Note: You can poll your system for available BSPs using the aoc -list-boards command. The board list that is printed out will be of the form

$> aoc -list-boards
Board list:
  <board-variant>
     Board Package: <path/to/board/package>/board-support-package
  <board-variant2>
     Board Package: <path/to/board/package>/board-support-package

You will only be able to run an executable on the FPGA if you specified a BSP.

  1. Compile the design. (The provided targets match the recommended development flow.)

    1. Compile for emulation (fast compile time, targets emulated FPGA device):

      nmake fpga_emu
      
    2. Generate the optimization report:

      nmake report
      

      The report resides at banked_mem.report.prj.a/reports/report.html. See the Reading the Reports section below to understand the report contents.

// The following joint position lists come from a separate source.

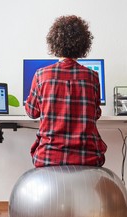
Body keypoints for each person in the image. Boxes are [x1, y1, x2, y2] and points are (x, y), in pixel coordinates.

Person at [25, 15, 107, 167]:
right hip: (87, 157)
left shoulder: (41, 75)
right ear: (83, 45)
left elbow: (32, 112)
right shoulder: (92, 77)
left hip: (48, 157)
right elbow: (95, 114)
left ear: (54, 43)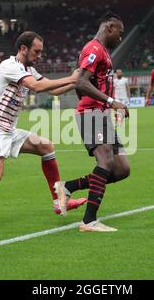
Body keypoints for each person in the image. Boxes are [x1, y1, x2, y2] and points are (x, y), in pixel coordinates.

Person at [0, 31, 85, 234]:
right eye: (36, 52)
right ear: (23, 49)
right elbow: (36, 86)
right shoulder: (9, 66)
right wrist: (70, 77)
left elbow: (52, 90)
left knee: (46, 146)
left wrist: (75, 82)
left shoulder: (28, 69)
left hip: (8, 130)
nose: (39, 56)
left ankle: (58, 202)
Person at [54, 12, 130, 233]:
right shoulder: (94, 49)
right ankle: (89, 221)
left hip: (100, 114)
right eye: (120, 32)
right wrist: (109, 101)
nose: (121, 38)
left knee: (121, 169)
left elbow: (81, 83)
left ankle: (67, 186)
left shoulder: (102, 51)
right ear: (109, 27)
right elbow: (81, 82)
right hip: (92, 114)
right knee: (105, 161)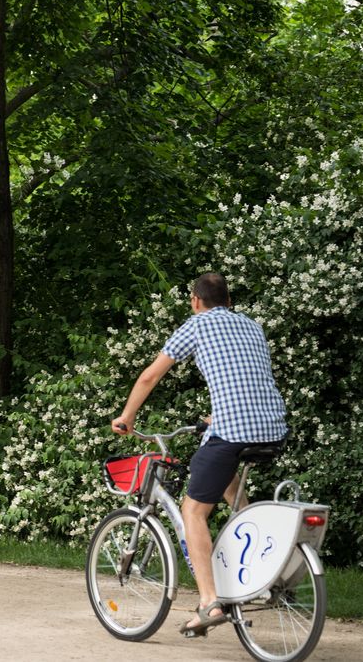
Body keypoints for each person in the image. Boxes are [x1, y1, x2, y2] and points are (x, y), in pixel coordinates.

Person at [111, 272, 288, 637]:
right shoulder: (252, 326)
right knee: (222, 477)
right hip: (272, 428)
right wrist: (215, 417)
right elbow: (245, 378)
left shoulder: (196, 325)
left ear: (195, 301)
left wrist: (127, 417)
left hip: (234, 431)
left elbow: (149, 377)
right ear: (228, 300)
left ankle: (209, 601)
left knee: (193, 510)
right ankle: (254, 553)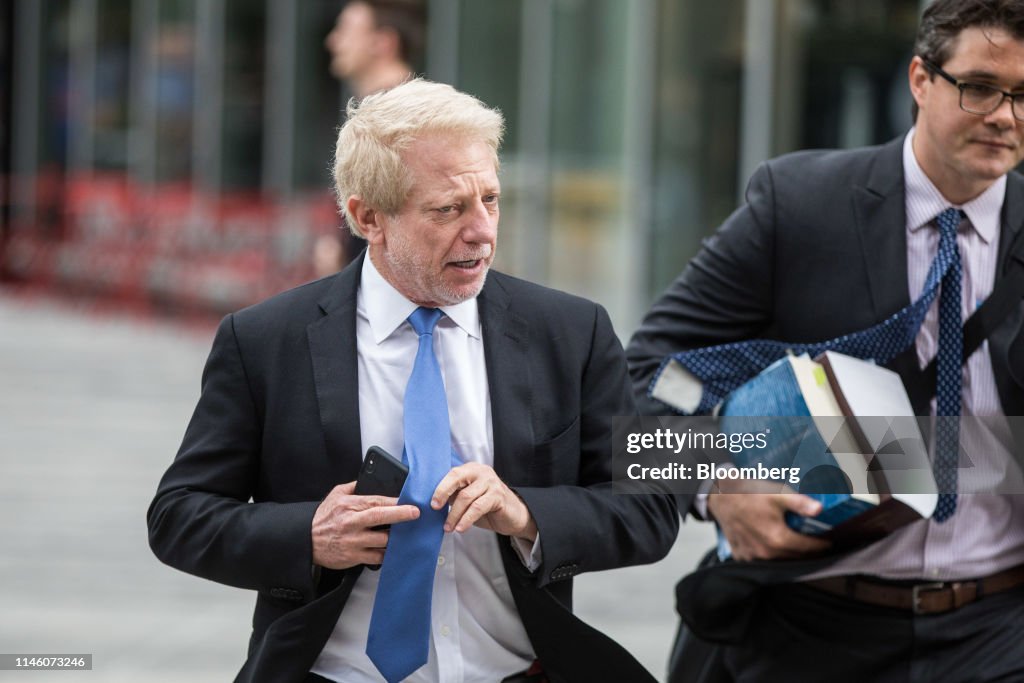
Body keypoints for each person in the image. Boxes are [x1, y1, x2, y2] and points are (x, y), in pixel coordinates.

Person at [148, 79, 678, 683]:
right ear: (367, 217)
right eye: (448, 209)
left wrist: (526, 512)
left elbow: (653, 506)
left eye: (492, 200)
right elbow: (178, 515)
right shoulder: (266, 340)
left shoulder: (573, 330)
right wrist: (309, 535)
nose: (482, 231)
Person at [627, 1, 1024, 681]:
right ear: (920, 79)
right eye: (980, 86)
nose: (1005, 116)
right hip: (806, 628)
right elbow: (640, 380)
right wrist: (716, 484)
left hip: (998, 632)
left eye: (1023, 96)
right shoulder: (800, 205)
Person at [315, 0, 428, 280]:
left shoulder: (399, 118)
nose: (333, 41)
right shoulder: (388, 111)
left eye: (346, 30)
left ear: (383, 42)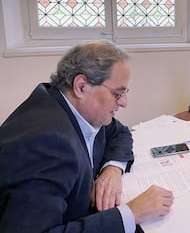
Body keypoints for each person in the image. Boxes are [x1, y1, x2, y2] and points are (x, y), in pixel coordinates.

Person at [0, 40, 174, 232]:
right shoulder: (46, 143)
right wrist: (132, 213)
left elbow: (120, 132)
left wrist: (112, 170)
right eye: (118, 93)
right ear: (81, 86)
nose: (124, 102)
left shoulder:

    3. Compile for simulation (fast compile time, targets simulated FPGA device, reduced data size):

      nmake fpga_sim
      
    4. Compile for FPGA hardware (longer compile time, targets FPGA device):

      nmake fpga
      

Note: If you encounter any issues with long paths when compiling under Windows*, you may have to create your 'build' directory in a shorter path, for example c:\samples\build. You can then run cmake from that directory, and provide cmake with the full path to your sample directory, for example:

C:\samples\build> cmake -G "NMake Makefiles" C:\long\path\to\code\sample\CMakeLists.txt

Run the fpga_template Executable

On Linux

  1. Run the sample on the FPGA emulator (the kernel executes on the CPU).
    ./banked_mem.fpga_emu
    
  2. Run the sample on the FPGA simulator device.
    CL_CONTEXT_MPSIM_DEVICE_INTELFPGA=1 ./banked_mem.fpga_sim
    

On Windows

  1. Run the sample on the FPGA emulator (the kernel executes on the CPU).
    banked_mem.fpga_emu.exe
    
  2. Run the sample on the FPGA simulator device.
    set CL_CONTEXT_MPSIM_DEVICE_INTELFPGA=1
    banked_mem.fpga_sim.exe
    set CL_CONTEXT_MPSIM_DEVICE_INTELFPGA=
    

Example Output

Running on device: Intel(R) FPGA Emulation Device
Launch kernel
Checking output
Verification PASSED.

License

Code samples are licensed under the MIT license. See License.txt for details.

Third party program Licenses can be found here: third-party-programs.txt.